According to the patch description below, what does FUSE do when duplicate fhs are detected among pollable files?

Passage for review:

+-------+

Implement poll support. Polled files are indexed using fh in a RB
tree rooted at fuse_conn->polled_files. All pollable files should
have unique fh as that's how notifications are matched to files. If
duplicate fhs are detected, FUSE spits out warning message. Poll will
malfunction but otherwise it will work fine.

Client should send FUSE_NOTIFY_POLL notification once after processing
FUSE_POLL which has FUSE_POLL_SCHEDULE_NOTIFY set. Sending
notification unconditionally after the latest poll or everytime file
content might have changed is inefficient but won't cause malfunction.

fuse_file_poll() can sleep and requires patches from the following
thread which allows f_op->poll() to sleep.

http://thread.gmane.org/gmane.linux.kernel/726176

Signed-off-by: Tejun Heo <[email protected]>
---
fs/fuse/dev.c | 15 ++++++
fs/fuse/file.c | 135 ++++++++++++++++++++++++++++++++++++++++++++++++++
fs/fuse/fuse_i.h | 20 +++++++
fs/fuse/inode.c | 1 +
include/linux/fuse.h | 25 +++++++++
5 files changed, 196 insertions(+), 0 deletions(-)

diff --git a/fs/fuse/dev.c b/fs/fuse/dev.c
index 1408b18..b71cc89 100644
--- a/fs/fuse/dev.c
+++ b/fs/fuse/dev.c
@@ -819,11 +819,26 @@ static int fuse_handle_notify(struct fuse_conn *fc, enum fuse_notify_code code,
int err;

switch (code) {
+ case FUSE_NOTIFY_POLL: {
+ struct fuse_notify_poll_wakeup_out outarg;
+
+ err = -EINVAL;
+ if (size != sizeof(outarg))
+ goto out;
+
+ err = fuse_copy_one(cs, &outarg, sizeof(outarg));
+ if (err)
+ goto out;
+
+ err = fuse_notify_poll_wakeup(fc, &outarg);
+ break;
+ }
default:
err = -EINVAL;
break;
}

+out:
fuse_copy_finish(cs);
return err;
}
diff --git a/fs/fuse/file.c b/fs/fuse/file.c
index 1f662f1..3ea9304 100644
--- a/fs/fuse/file.c
+++ b/fs/fuse/file.c
@@ -62,6 +62,8 @@ struct fuse_file *fuse_file_alloc(struct fuse_conn *fc)
ff->kh = ++fc->khctr;
spin_unlock(&fc->lock);
}
+ RB_CLEAR_NODE(&ff->polled_node);
+ init_waitqueue_head(&ff->poll_wait);
}
return ff;
}
@@ -171,7 +173,11 @@ int fuse_release_common(struct inode *inode, struct file *file, int isdir)

spin_lock(&fc->lock);
list_del(&ff->write_entry);
+ if (!RB_EMPTY_NODE(&ff->polled_node))

+-------+

Extracted page text data:
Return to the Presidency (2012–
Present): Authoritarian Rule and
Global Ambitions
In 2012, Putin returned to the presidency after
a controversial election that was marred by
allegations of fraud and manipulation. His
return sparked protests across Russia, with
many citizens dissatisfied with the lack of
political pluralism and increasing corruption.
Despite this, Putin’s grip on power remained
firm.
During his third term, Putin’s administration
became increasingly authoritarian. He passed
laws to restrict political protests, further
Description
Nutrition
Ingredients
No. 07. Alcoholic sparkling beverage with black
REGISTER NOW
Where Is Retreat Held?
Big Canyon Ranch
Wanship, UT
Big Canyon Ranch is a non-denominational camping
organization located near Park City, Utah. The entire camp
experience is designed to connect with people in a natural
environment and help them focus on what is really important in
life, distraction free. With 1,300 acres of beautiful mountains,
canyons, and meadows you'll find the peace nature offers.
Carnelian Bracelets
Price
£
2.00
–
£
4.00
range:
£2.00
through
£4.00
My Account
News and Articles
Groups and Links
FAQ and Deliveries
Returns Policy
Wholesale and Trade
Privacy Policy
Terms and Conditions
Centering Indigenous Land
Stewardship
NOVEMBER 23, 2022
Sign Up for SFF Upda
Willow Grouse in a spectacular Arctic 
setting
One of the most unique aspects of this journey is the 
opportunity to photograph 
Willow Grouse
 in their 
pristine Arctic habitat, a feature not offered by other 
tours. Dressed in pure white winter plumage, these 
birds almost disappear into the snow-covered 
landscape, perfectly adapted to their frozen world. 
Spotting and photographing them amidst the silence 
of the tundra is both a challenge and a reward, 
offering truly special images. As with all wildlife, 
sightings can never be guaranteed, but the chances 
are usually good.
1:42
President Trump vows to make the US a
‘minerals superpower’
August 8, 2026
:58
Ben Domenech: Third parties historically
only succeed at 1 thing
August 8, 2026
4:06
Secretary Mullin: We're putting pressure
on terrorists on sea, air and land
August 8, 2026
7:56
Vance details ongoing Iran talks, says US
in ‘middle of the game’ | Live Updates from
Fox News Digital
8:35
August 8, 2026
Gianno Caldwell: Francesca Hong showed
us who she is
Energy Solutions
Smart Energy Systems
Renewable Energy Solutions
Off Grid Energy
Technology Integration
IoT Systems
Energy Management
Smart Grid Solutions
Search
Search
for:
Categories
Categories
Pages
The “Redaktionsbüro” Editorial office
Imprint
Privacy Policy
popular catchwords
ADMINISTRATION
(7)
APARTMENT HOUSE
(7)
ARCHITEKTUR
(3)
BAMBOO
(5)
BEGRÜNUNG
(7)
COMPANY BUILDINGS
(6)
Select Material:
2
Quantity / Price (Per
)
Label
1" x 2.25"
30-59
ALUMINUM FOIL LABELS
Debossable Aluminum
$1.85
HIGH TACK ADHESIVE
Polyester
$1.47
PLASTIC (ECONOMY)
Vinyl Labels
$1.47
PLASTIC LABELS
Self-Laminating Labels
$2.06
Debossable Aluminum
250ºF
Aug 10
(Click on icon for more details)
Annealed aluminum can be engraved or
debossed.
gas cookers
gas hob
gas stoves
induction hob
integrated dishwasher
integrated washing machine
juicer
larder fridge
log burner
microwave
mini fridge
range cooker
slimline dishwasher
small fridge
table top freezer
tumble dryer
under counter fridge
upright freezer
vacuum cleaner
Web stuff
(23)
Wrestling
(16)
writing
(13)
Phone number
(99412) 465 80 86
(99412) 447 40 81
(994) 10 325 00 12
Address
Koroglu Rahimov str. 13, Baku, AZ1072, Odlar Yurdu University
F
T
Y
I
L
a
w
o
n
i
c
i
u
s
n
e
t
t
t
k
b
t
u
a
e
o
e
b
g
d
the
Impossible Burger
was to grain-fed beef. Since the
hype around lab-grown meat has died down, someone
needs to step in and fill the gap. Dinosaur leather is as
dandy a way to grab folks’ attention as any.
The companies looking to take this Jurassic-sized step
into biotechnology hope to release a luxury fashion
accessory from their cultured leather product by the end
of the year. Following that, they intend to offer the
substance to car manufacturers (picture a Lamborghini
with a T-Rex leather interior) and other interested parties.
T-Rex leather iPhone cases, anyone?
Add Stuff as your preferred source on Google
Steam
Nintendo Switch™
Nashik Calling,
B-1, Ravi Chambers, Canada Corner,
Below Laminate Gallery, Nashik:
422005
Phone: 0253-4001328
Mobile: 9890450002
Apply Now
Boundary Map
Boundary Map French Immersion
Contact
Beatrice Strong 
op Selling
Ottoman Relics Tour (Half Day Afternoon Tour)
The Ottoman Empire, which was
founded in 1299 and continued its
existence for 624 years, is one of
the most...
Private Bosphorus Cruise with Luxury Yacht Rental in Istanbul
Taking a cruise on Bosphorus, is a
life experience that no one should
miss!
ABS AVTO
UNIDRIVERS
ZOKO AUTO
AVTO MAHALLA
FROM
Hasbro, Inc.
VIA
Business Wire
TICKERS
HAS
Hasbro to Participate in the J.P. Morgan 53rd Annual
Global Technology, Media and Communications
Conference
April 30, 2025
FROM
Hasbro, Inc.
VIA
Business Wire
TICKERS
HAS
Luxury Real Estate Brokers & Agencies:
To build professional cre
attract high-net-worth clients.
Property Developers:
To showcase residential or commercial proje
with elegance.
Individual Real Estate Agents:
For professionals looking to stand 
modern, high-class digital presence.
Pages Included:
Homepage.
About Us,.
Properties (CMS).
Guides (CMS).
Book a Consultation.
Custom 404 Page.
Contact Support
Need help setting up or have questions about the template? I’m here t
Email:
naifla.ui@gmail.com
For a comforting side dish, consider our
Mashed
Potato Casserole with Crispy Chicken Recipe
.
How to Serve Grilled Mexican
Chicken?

+-------+

Exercise answer: It prints a warning message. Poll will malfunction, but everything else works fine.